[INFORMATION SUPPLIED — start]
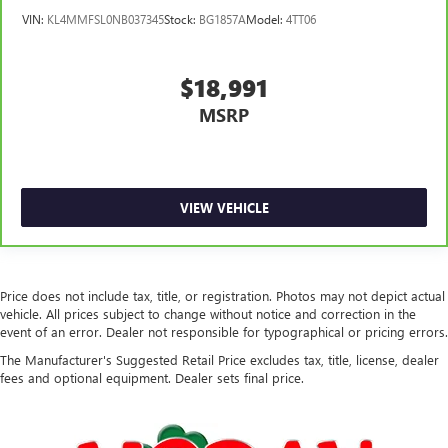
VIN:
KL4MMFSL0NB037345
Stock:
BG1857A
Model:
4TT06
$18,991
MSRP
VIEW VEHICLE
Price does not include tax, title, or registration. Photos may not depict actual
vehicle. All prices subject to change without notice and correction in the
event of an error. Dealer not responsible for typographical or pricing errors.
The Manufacturer's Suggested Retail Price excludes tax, title, license, dealer
fees and optional equipment. Dealer sets final price.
[INFORMATION SUPPLIED — finish]
**WHAT THE TASK ASKS:** Make an exact copy of the listing, with no images in it.

**EXERCISE RESPONSE:**
VIN:
KL4MMFSL0NB037345
Stock:
BG1857A
Model:
4TT06
$18,991
MSRP
VIEW VEHICLE
Price does not include tax, title, or registration. Photos may not depict actual
vehicle. All prices subject to change without notice and correction in the
event of an error. Dealer not responsible for typographical or pricing errors.
The Manufacturer's Suggested Retail Price excludes tax, title, license, dealer
fees and optional equipment. Dealer sets final price.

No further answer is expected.